[[ Listed records, beginning ]]

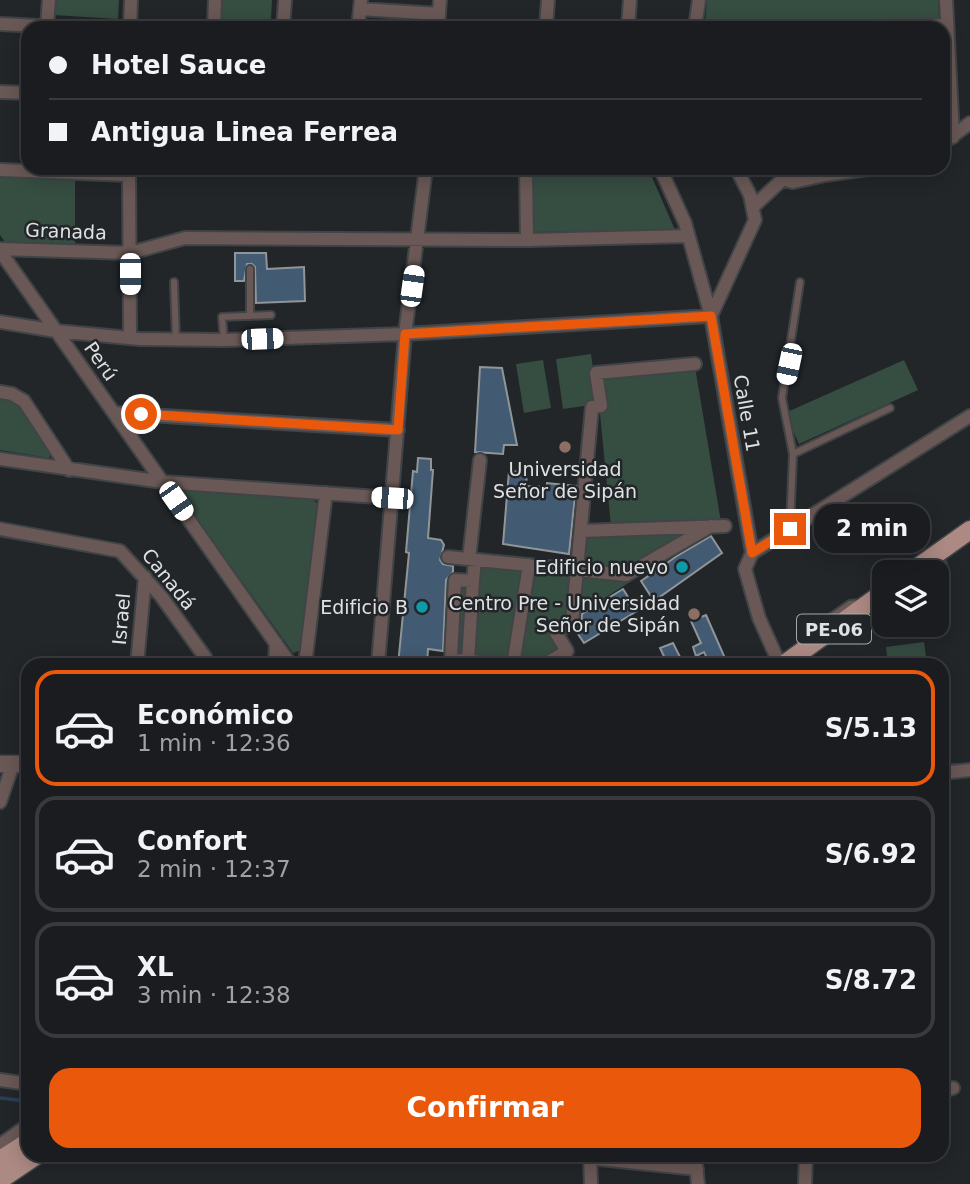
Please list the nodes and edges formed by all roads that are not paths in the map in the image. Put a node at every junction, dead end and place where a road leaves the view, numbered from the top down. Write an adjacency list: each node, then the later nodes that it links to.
1 (49, 0): 12 (street)
2 (131, 0): 13 (street)
3 (215, 0): 14 (street)
4 (285, 0): 15 (street)
5 (440, 0): 11 (street)
6 (548, 0): 17 (street)
7 (630, 0): 18 (street)
8 (699, 0): 19 (street)
9 (946, 0): 20 (street)
10 (360, 4): 11 (street)
11 (439, 14): 16 (street)
12 (47, 21)
13 (130, 21)
14 (214, 21)
15 (284, 21)
16 (438, 21)
17 (546, 21)
18 (628, 21)
19 (696, 21)
20 (947, 21)
21 (0, 24): 22 (street)
22 (21, 25)
23 (0, 92): 24 (street)
24 (21, 93)
25 (970, 123): 26 (street)
26 (950, 138)
27 (0, 170): 28 (street)
28 (21, 170)
29 (129, 175): 42 (street)
30 (425, 175): 39 (street)
31 (526, 175): 40 (street)
32 (663, 175): 38 (street, Calle 11)
33 (739, 175): 37 (street)
34 (781, 175): 37 (street)
35 (785, 175): 36 (street)
36 (825, 175)
37 (754, 206): 48 (street)
38 (688, 236): 40 (street, Granada); 48 (street, Calle 11)
39 (418, 239): 40 (street, Granada); 42 (street, Granada); 51 (street)
40 (527, 240)
41 (0, 250): 42 (street, Granada); 50 (street, Perú)
42 (130, 253): 52 (street)
43 (250, 269): 47 (lane)
44 (174, 282): 53 (lane)
45 (800, 282): 61 (lane)
46 (271, 315): 47 (lane)
47 (250, 316): 54 (lane)
48 (711, 316): 51 (street); 75 (street, Calle 11)
49 (0, 322): 50 (street)
50 (56, 331): 52 (street); 58 (street, Perú)
51 (405, 334): 54 (street); 60 (street)
52 (130, 338): 53 (street)
53 (176, 339): 54 (street)
54 (224, 340)
55 (695, 364): 73 (street)
56 (0, 392): 64 (street)
57 (891, 408): 61 (lane)
58 (114, 413): 60 (street); 65 (street, Perú)
59 (970, 416): 71 (street)
60 (398, 430): 67 (street)
61 (793, 454): 71 (lane)
62 (0, 459): 64 (street)
63 (480, 460): 77 (street)
64 (69, 470): 65 (street)
65 (163, 482): 66 (street); 88 (street, Perú)
66 (326, 493): 67 (street); 93 (street)
67 (392, 498): 94 (street)
68 (711, 526): 69 (street); 73 (street); 81 (street)
69 (725, 526)
70 (0, 529): 82 (street, Canadá)
71 (790, 529): 75 (street)
72 (970, 530): 78 (main road)
73 (581, 531): 81 (street)
74 (970, 544): 79 (main road)
75 (752, 553): 99 (street, Calle 11)
76 (448, 557): 77 (street)
77 (472, 559): 80 (street); 83 (street)
78 (928, 560)
79 (949, 562)
80 (529, 565): 81 (street); 97 (street)
81 (578, 570): 98 (street)
82 (145, 577): 89 (street, Israel); 90 (street, Canadá)
83 (472, 581): 86 (street); 87 (street)
84 (872, 605): 100 (main road, PE-06)
85 (872, 607): 101 (main road, PE-06)
86 (453, 625): 87 (street); 95 (street)
87 (470, 626): 96 (street)
88 (275, 642): 91 (street); 92 (street, Perú)
89 (137, 658)
90 (205, 658)
91 (275, 658)
92 (286, 658)
93 (306, 658)
94 (379, 658)
95 (449, 658)
96 (468, 658)
97 (514, 658)
98 (556, 658)
99 (779, 658)
100 (792, 658)
101 (812, 658)
102 (14, 764): 105 (street)
103 (970, 769): 104 (street)
104 (949, 771)
105 (0, 802)
106 (0, 1080): 107 (street)
107 (21, 1083)
108 (21, 1130): 109 (street)
109 (0, 1145)
110 (21, 1146): 111 (main road)
111 (0, 1160)
112 (27, 1162): 118 (main road)
113 (590, 1162): 119 (street)
114 (635, 1162): 117 (street)
115 (696, 1162): 117 (street)
116 (806, 1162): 121 (street)
117 (697, 1169): 120 (street)
118 (0, 1180)
119 (590, 1184)
120 (698, 1184)
121 (806, 1184)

[[ Listed records, end ]]

* **Try it**
Go through the records and copy each line with "Perú" in it.

* **Written answer**
41 (0, 250): 42 (street, Granada); 50 (street, Perú)
50 (56, 331): 52 (street); 58 (street, Perú)
58 (114, 413): 60 (street); 65 (street, Perú)
65 (163, 482): 66 (street); 88 (street, Perú)
88 (275, 642): 91 (street); 92 (street, Perú)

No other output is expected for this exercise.